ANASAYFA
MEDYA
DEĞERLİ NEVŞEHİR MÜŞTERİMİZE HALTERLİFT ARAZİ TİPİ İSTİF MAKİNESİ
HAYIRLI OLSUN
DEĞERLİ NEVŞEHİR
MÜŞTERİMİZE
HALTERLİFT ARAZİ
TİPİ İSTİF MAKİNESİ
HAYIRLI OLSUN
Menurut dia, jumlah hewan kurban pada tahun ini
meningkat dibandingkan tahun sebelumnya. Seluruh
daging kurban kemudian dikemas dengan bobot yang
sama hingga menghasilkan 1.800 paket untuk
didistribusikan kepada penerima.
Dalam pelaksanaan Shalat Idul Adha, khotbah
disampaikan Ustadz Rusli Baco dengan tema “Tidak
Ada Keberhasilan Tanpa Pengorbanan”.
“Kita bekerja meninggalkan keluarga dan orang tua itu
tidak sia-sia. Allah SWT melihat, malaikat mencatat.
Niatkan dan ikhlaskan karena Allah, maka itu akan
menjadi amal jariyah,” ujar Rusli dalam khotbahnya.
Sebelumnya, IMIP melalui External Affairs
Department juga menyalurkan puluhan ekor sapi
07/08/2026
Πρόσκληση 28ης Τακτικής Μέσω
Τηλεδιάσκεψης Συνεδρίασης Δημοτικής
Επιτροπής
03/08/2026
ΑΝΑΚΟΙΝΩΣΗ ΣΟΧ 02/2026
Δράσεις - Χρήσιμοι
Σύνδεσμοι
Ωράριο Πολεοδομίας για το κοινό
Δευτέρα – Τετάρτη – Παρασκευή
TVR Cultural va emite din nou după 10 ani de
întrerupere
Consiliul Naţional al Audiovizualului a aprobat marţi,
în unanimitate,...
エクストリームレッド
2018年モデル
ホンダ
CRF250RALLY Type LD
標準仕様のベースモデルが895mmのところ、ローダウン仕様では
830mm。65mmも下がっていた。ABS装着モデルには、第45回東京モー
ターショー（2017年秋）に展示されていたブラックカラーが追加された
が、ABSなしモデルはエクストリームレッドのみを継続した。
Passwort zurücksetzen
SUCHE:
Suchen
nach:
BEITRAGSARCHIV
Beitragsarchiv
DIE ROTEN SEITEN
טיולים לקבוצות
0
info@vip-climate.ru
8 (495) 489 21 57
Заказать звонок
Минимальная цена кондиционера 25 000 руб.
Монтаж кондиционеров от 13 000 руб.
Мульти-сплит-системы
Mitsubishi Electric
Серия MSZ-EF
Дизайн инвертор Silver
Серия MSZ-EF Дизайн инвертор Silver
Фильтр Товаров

▸ ABOUT THIS TASK: Copy the material from its first line through the line containing "Sebelumnya, IMIP melalui External Affairs", inclusive, with "kurban" replaced by "qurban" and everything else unchanged.

▸ TASK RESULT:
ANASAYFA
MEDYA
DEĞERLİ NEVŞEHİR MÜŞTERİMİZE HALTERLİFT ARAZİ TİPİ İSTİF MAKİNESİ
HAYIRLI OLSUN
DEĞERLİ NEVŞEHİR
MÜŞTERİMİZE
HALTERLİFT ARAZİ
TİPİ İSTİF MAKİNESİ
HAYIRLI OLSUN
Menurut dia, jumlah hewan qurban pada tahun ini
meningkat dibandingkan tahun sebelumnya. Seluruh
daging qurban kemudian dikemas dengan bobot yang
sama hingga menghasilkan 1.800 paket untuk
didistribusikan kepada penerima.
Dalam pelaksanaan Shalat Idul Adha, khotbah
disampaikan Ustadz Rusli Baco dengan tema “Tidak
Ada Keberhasilan Tanpa Pengorbanan”.
“Kita bekerja meninggalkan keluarga dan orang tua itu
tidak sia-sia. Allah SWT melihat, malaikat mencatat.
Niatkan dan ikhlaskan karena Allah, maka itu akan
menjadi amal jariyah,” ujar Rusli dalam khotbahnya.
Sebelumnya, IMIP melalui External Affairs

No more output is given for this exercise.